Have there been any authors who have influenced your work? If so, who?
Stephen King is my biggest influence, having grown up reading his books and being inspired by horror.
Out of all the characters you’ve written, who is your favorite? Why?
Dr Felix Bloom from my latest novel just released Fear Inducer. Why? Because he is pure evil, exactly how I imagined him to be. He’ll be hated by everyone, which is what I wanted.
Are there any types of scenes you find more difficult to write? Which ones and why.

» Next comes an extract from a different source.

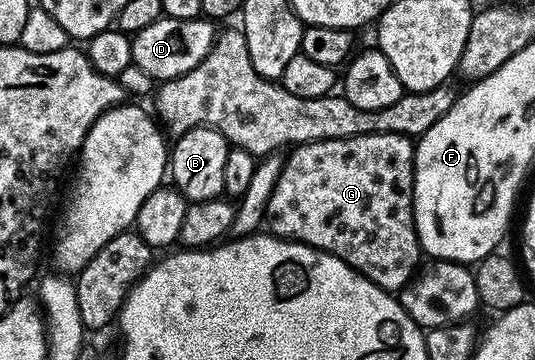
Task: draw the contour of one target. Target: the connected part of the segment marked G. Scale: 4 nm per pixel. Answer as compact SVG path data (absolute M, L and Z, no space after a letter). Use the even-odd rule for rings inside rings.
M365 134L344 140L314 140L308 144L292 147L286 153L283 169L277 178L277 186L273 186L273 194L267 207L266 227L270 235L279 236L283 240L296 240L299 244L307 244L310 248L319 248L323 252L341 258L350 267L355 268L365 278L369 278L379 288L392 294L398 293L416 275L420 267L419 235L415 229L415 211L413 210L413 182L415 181L415 144L412 137L401 134Z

The in-between scenes. I find that the most difficult. Not really sure why, perhaps since the character is between murdering it’s difficult for me to give them something interesting. So I work a lot harder on those scenes to perfect them 🙂
What would you say the most rewarding part of being an author is?

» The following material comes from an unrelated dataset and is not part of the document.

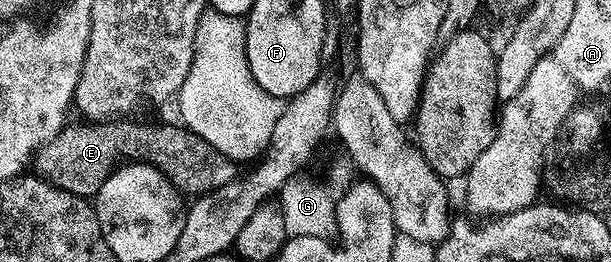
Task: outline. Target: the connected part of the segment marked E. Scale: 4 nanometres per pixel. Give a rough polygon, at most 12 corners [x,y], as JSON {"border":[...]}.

Great question, the most rewarding part of being an author is finishing the book.
What advice do you have for authors just starting out in their journey?

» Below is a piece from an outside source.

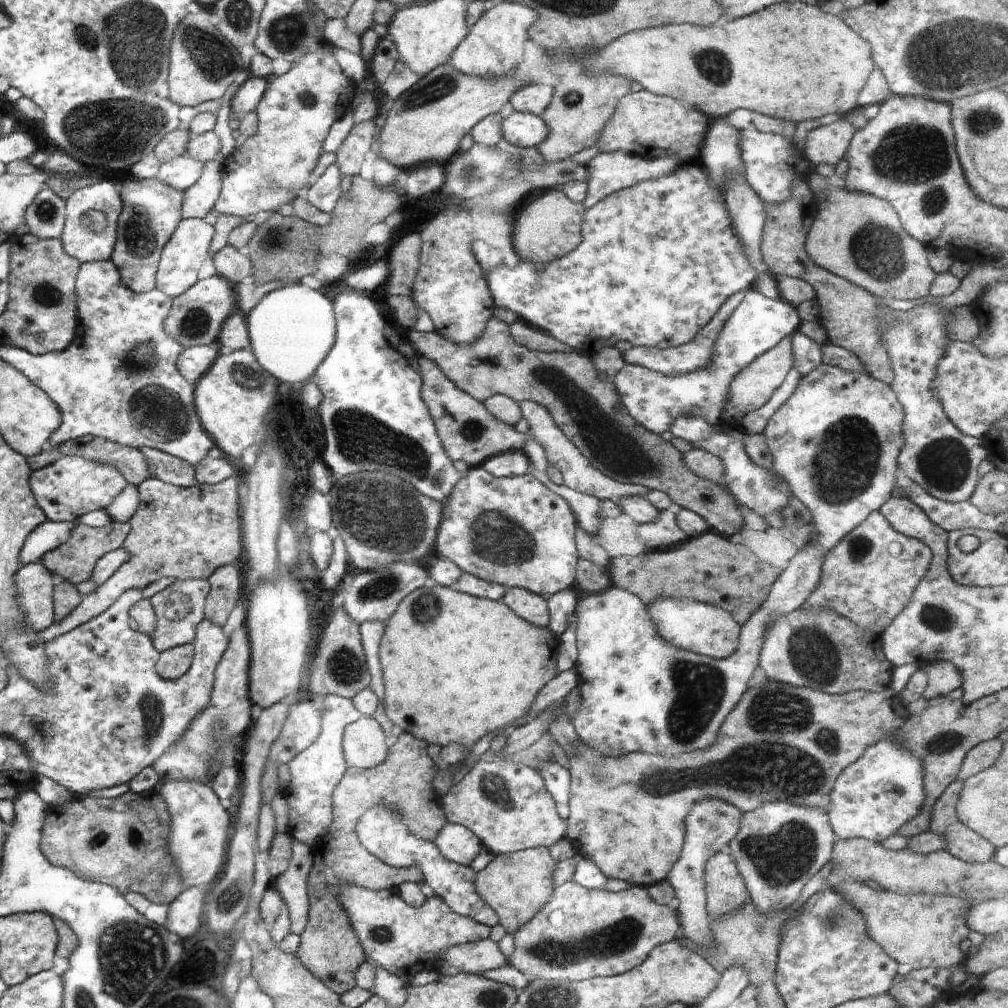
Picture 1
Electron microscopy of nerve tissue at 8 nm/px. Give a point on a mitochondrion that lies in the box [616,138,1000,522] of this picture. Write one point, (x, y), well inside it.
(846, 462)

Research. It is so important to research whatever topic you are writing about, even if you think you know all there is to know about it. Learn more. Be the master of that topic so you can write better about it. Professionally better.
Do you have a writing ritual? If so, please explain.
Not really, I don’t have any kind of writing ritual. Some days I feel like writing and other days I don’t. I go with the flow 🙂
Was being an author something you always wanted to do?
Yes, as early as the age of five. I have always wanted to be an author 🙂
If you could have a conversation with any one person, alive or dead, who would it be and why?
Michael Landon, why because I grew up watching him on the telly and he instantly become the father figure I didn’t have. He was the dad I wanted, he inspired me, he was so wholesome and delightfully amazingly talented. He would be the one person I’d love to chat with if I could bring him back to life I totally would 🙂
Would you care to provide an excerpt from one of your books as a sample of your work?
Ethan could feel hot, then cold venomous liquid shooting inside his leg. He bit his bottom lip and kicked the cobra in the face, but it refused to let go. Using the bat, he bashed it hard on the top of its head twice, before it finally let go. Holding the bat tightly, so tight that his knuckles turn white, he raised it high and slammed it across the cobra’s head. Then he quickly swung it into the side of its face. The cobra’s face jutted sideways and Ethan heard the wet crackling sound, as it made contact with the bat.
He hit it again and again. Each time he made contact, Ethan’s ears wished he could drown out the chilling, blood-curdling, cringing sound of each bone breaking, like snapping chicken legs with pliers, echoing in the pit. The cobra’s face was pulverised. Its blood spurted like a fountain, hitting Ethan in the chest and neck. The flesh on the cobra’s face had split, exposing its smashed in skull. The mouth had separated from its jaw. Its two fangs just dangled outward, bent at an awkward angle.